[Extracted page text data]
<<<<

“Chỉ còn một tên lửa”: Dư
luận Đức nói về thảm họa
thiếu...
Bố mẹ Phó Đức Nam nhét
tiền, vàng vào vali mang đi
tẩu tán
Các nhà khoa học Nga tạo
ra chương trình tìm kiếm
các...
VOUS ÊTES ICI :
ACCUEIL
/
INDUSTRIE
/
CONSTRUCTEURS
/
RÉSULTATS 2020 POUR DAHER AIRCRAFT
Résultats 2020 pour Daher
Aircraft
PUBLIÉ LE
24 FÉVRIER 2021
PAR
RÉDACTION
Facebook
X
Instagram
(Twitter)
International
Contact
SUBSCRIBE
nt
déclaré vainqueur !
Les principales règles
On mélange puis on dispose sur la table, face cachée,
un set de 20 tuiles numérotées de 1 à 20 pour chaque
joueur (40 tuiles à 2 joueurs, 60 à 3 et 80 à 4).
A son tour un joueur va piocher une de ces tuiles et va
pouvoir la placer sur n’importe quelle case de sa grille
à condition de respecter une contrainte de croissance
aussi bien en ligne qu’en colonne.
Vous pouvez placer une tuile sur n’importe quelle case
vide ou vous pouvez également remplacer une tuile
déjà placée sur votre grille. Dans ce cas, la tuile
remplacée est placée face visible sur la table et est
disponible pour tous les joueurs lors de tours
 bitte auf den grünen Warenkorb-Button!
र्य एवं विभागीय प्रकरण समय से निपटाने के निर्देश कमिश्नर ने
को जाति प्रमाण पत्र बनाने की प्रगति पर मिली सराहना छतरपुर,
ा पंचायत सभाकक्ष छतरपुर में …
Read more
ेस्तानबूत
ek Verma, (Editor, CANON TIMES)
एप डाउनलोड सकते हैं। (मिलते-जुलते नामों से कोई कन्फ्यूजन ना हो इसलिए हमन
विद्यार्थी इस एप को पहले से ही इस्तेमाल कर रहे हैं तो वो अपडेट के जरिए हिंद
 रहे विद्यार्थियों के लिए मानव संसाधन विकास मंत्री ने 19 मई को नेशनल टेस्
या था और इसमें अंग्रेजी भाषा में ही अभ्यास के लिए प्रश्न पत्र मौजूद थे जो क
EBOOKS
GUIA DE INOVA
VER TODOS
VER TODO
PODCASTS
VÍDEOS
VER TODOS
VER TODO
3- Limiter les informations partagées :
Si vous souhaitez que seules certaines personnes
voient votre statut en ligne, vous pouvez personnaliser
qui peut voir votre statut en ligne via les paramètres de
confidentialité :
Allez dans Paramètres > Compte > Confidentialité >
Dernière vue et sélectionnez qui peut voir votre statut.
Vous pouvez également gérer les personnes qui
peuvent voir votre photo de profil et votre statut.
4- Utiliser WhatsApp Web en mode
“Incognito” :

>>>>

Description of the task: Please update the material above by replacing "Contact" with "Contact us" and keeping everything else the same.

Answer space:
“Chỉ còn một tên lửa”: Dư
luận Đức nói về thảm họa
thiếu...
Bố mẹ Phó Đức Nam nhét
tiền, vàng vào vali mang đi
tẩu tán
Các nhà khoa học Nga tạo
ra chương trình tìm kiếm
các...
VOUS ÊTES ICI :
ACCUEIL
/
INDUSTRIE
/
CONSTRUCTEURS
/
RÉSULTATS 2020 POUR DAHER AIRCRAFT
Résultats 2020 pour Daher
Aircraft
PUBLIÉ LE
24 FÉVRIER 2021
PAR
RÉDACTION
Facebook
X
Instagram
(Twitter)
International
Contact us
SUBSCRIBE
nt
déclaré vainqueur !
Les principales règles
On mélange puis on dispose sur la table, face cachée,
un set de 20 tuiles numérotées de 1 à 20 pour chaque
joueur (40 tuiles à 2 joueurs, 60 à 3 et 80 à 4).
A son tour un joueur va piocher une de ces tuiles et va
pouvoir la placer sur n’importe quelle case de sa grille
à condition de respecter une contrainte de croissance
aussi bien en ligne qu’en colonne.
Vous pouvez placer une tuile sur n’importe quelle case
vide ou vous pouvez également remplacer une tuile
déjà placée sur votre grille. Dans ce cas, la tuile
remplacée est placée face visible sur la table et est
disponible pour tous les joueurs lors de tours
 bitte auf den grünen Warenkorb-Button!
र्य एवं विभागीय प्रकरण समय से निपटाने के निर्देश कमिश्नर ने
को जाति प्रमाण पत्र बनाने की प्रगति पर मिली सराहना छतरपुर,
ा पंचायत सभाकक्ष छतरपुर में …
Read more
ेस्तानबूत
ek Verma, (Editor, CANON TIMES)
एप डाउनलोड सकते हैं। (मिलते-जुलते नामों से कोई कन्फ्यूजन ना हो इसलिए हमन
विद्यार्थी इस एप को पहले से ही इस्तेमाल कर रहे हैं तो वो अपडेट के जरिए हिंद
 रहे विद्यार्थियों के लिए मानव संसाधन विकास मंत्री ने 19 मई को नेशनल टेस्
या था और इसमें अंग्रेजी भाषा में ही अभ्यास के लिए प्रश्न पत्र मौजूद थे जो क
EBOOKS
GUIA DE INOVA
VER TODOS
VER TODO
PODCASTS
VÍDEOS
VER TODOS
VER TODO
3- Limiter les informations partagées :
Si vous souhaitez que seules certaines personnes
voient votre statut en ligne, vous pouvez personnaliser
qui peut voir votre statut en ligne via les paramètres de
confidentialité :
Allez dans Paramètres > Compte > Confidentialité >
Dernière vue et sélectionnez qui peut voir votre statut.
Vous pouvez également gérer les personnes qui
peuvent voir votre photo de profil et votre statut.
4- Utiliser WhatsApp Web en mode
“Incognito” :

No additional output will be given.